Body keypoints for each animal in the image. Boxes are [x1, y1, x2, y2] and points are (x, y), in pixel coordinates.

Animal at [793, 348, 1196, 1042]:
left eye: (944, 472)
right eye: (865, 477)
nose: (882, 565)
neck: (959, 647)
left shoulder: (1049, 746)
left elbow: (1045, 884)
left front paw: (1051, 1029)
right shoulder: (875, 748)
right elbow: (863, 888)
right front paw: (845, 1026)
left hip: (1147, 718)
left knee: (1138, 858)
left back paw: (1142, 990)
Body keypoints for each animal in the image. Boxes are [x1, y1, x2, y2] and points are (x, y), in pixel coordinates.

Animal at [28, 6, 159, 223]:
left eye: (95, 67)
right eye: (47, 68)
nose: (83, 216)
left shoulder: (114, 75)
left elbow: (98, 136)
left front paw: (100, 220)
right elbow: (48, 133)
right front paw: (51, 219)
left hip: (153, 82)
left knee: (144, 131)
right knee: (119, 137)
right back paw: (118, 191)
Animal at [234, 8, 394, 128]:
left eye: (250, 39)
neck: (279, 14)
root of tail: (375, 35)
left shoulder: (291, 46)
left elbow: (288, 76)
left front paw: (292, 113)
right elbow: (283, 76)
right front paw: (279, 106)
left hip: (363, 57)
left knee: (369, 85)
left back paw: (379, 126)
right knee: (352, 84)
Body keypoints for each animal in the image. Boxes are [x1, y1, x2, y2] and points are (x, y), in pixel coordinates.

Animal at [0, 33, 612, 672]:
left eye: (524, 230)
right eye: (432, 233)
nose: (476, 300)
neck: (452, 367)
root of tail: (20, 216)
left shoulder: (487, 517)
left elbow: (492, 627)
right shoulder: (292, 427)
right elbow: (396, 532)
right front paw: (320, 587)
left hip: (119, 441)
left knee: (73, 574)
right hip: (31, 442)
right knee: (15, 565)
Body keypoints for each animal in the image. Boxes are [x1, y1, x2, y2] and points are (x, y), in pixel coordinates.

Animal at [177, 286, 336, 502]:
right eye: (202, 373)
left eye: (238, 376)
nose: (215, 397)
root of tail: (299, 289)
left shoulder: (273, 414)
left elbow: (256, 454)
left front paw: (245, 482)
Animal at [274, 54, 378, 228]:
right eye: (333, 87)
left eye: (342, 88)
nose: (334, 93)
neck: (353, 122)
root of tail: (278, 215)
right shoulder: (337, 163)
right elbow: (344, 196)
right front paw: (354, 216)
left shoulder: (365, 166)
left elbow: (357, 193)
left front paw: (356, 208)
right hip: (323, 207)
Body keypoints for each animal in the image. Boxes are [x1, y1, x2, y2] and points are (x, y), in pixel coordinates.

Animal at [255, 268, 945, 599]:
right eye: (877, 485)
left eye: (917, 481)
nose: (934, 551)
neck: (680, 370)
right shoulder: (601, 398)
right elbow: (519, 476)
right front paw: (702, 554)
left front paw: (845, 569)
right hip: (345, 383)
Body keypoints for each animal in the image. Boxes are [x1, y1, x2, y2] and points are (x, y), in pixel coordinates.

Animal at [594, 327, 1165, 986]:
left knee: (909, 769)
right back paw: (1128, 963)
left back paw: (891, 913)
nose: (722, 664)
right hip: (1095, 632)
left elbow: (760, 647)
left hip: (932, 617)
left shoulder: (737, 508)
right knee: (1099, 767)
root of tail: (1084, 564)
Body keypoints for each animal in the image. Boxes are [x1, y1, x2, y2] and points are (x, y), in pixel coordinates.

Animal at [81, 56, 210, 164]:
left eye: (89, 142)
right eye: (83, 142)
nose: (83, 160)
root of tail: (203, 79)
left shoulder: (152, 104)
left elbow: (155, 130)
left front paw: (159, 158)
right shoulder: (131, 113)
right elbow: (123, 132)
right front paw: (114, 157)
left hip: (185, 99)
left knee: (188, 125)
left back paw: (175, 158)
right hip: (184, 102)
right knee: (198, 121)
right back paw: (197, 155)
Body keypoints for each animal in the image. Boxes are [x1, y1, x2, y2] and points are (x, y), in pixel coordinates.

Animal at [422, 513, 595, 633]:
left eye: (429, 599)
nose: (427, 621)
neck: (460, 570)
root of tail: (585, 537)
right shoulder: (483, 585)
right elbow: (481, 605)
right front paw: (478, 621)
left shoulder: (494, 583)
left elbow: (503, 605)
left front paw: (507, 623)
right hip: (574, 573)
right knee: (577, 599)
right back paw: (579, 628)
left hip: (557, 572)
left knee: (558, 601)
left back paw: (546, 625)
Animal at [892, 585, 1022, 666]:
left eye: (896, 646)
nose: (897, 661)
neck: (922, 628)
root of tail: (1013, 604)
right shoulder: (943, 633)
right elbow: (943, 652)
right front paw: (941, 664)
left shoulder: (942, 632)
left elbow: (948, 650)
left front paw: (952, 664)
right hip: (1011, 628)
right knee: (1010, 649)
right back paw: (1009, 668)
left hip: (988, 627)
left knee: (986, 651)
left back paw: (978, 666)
···
• What you should do: Nothing should be left out when the listing is retyped exactly.

• Answer section:
Body keypoints for each animal in the image. Boxes are [x1, y1, x2, y2] and points are (x, y), in pixel coordinates.

Animal at [793, 348, 1196, 1042]:
left eye: (944, 472)
right eye: (865, 477)
nose: (882, 565)
neck: (959, 647)
left shoulder: (1049, 746)
left elbow: (1045, 884)
left front paw: (1051, 1029)
right shoulder: (875, 748)
right elbow: (863, 888)
right front paw: (845, 1026)
left hip: (1147, 718)
left knee: (1138, 858)
left back paw: (1142, 990)
Body keypoints for each animal in the image. Boxes are [x1, y1, x2, y2] and points are (x, y), in pixel coordinates.

Animal at [28, 6, 159, 223]:
left eye: (95, 67)
right eye: (47, 68)
nose: (83, 216)
left shoulder: (114, 75)
left elbow: (98, 136)
left front paw: (100, 220)
right elbow: (48, 133)
right front paw: (51, 219)
left hip: (153, 82)
left knee: (144, 131)
right knee: (119, 137)
right back paw: (118, 191)
Animal at [234, 8, 394, 128]:
left eye: (250, 39)
neck: (279, 14)
root of tail: (375, 35)
left shoulder: (291, 46)
left elbow: (288, 76)
left front paw: (292, 113)
right elbow: (283, 76)
right front paw: (279, 106)
left hip: (363, 57)
left knee: (369, 85)
left back paw: (379, 126)
right knee: (352, 84)
Body keypoints for each animal in the image. Boxes are [x1, y1, x2, y2] and points are (x, y), in pixel coordinates.

Animal at [0, 33, 612, 672]:
left eye: (524, 230)
right eye: (432, 233)
nose: (476, 300)
neck: (452, 367)
root of tail: (20, 216)
left shoulder: (487, 517)
left elbow: (492, 627)
right shoulder: (292, 427)
right elbow: (396, 532)
right front paw: (320, 587)
left hip: (119, 441)
left knee: (73, 574)
right hip: (31, 442)
right knee: (15, 565)
Body keypoints for each animal in the image. Boxes are [x1, y1, x2, y2] and points are (x, y), in pixel coordinates.

Animal at [177, 286, 336, 502]:
right eye: (202, 373)
left eye: (238, 376)
nose: (215, 397)
root of tail: (299, 289)
left shoulder: (273, 414)
left elbow: (256, 454)
left front paw: (245, 482)
Animal at [274, 54, 378, 228]:
right eye: (333, 87)
left eye: (342, 88)
nose: (334, 93)
neck: (353, 122)
root of tail: (278, 215)
right shoulder: (337, 163)
right elbow: (344, 196)
right front paw: (354, 216)
left shoulder: (365, 166)
left elbow: (357, 193)
left front paw: (356, 208)
right hip: (323, 207)
Body keypoints for each animal in the image. Boxes are [x1, y1, x2, y2] and points are (x, y), in pixel coordinates.

Animal at [255, 268, 945, 599]:
right eye: (877, 485)
left eye: (917, 481)
nose: (934, 551)
neck: (680, 370)
right shoulder: (601, 398)
right elbow: (519, 476)
right front paw: (702, 554)
left front paw: (845, 569)
right hip: (345, 383)
Body keypoints for each animal in the image. Boxes are [x1, y1, x2, y2] and points are (x, y), in pixel coordinates.

Animal at [594, 327, 1165, 986]:
left knee: (909, 769)
right back paw: (1128, 963)
left back paw: (891, 913)
nose: (722, 664)
right hip: (1095, 632)
left elbow: (760, 647)
left hip: (932, 617)
left shoulder: (737, 508)
right knee: (1099, 767)
root of tail: (1084, 564)
Body keypoints for each animal in the image. Boxes are [x1, y1, x2, y2] and points are (x, y), in pixel coordinates.

Animal at [81, 56, 210, 164]:
left eye: (89, 142)
right eye: (83, 142)
nose: (83, 160)
root of tail: (203, 79)
left shoulder: (152, 104)
left elbow: (155, 130)
left front paw: (159, 158)
right shoulder: (131, 113)
right elbow: (123, 132)
right front paw: (114, 157)
left hip: (185, 99)
left knee: (188, 125)
left back paw: (175, 158)
right hip: (184, 102)
right knee: (198, 121)
right back paw: (197, 155)
Body keypoints for each animal in the image. Boxes are [x1, y1, x2, y2] and points are (x, y), in pixel coordinates.

Animal at [422, 513, 595, 633]:
left eye: (429, 599)
nose: (427, 621)
neck: (460, 570)
root of tail: (585, 537)
right shoulder: (483, 585)
right elbow: (481, 605)
right front paw: (478, 621)
left shoulder: (494, 583)
left elbow: (503, 605)
left front paw: (507, 623)
right hip: (574, 573)
right knee: (577, 599)
right back paw: (579, 628)
left hip: (557, 572)
left knee: (558, 601)
left back paw: (546, 625)
Animal at [892, 585, 1022, 666]:
left eye: (896, 646)
nose: (897, 661)
neck: (922, 628)
root of tail: (1013, 604)
right shoulder: (943, 633)
right elbow: (943, 652)
right front paw: (941, 664)
left shoulder: (942, 632)
left elbow: (948, 650)
left front paw: (952, 664)
right hip: (1011, 628)
right knee: (1010, 649)
right back paw: (1009, 668)
left hip: (988, 627)
left knee: (986, 651)
left back paw: (978, 666)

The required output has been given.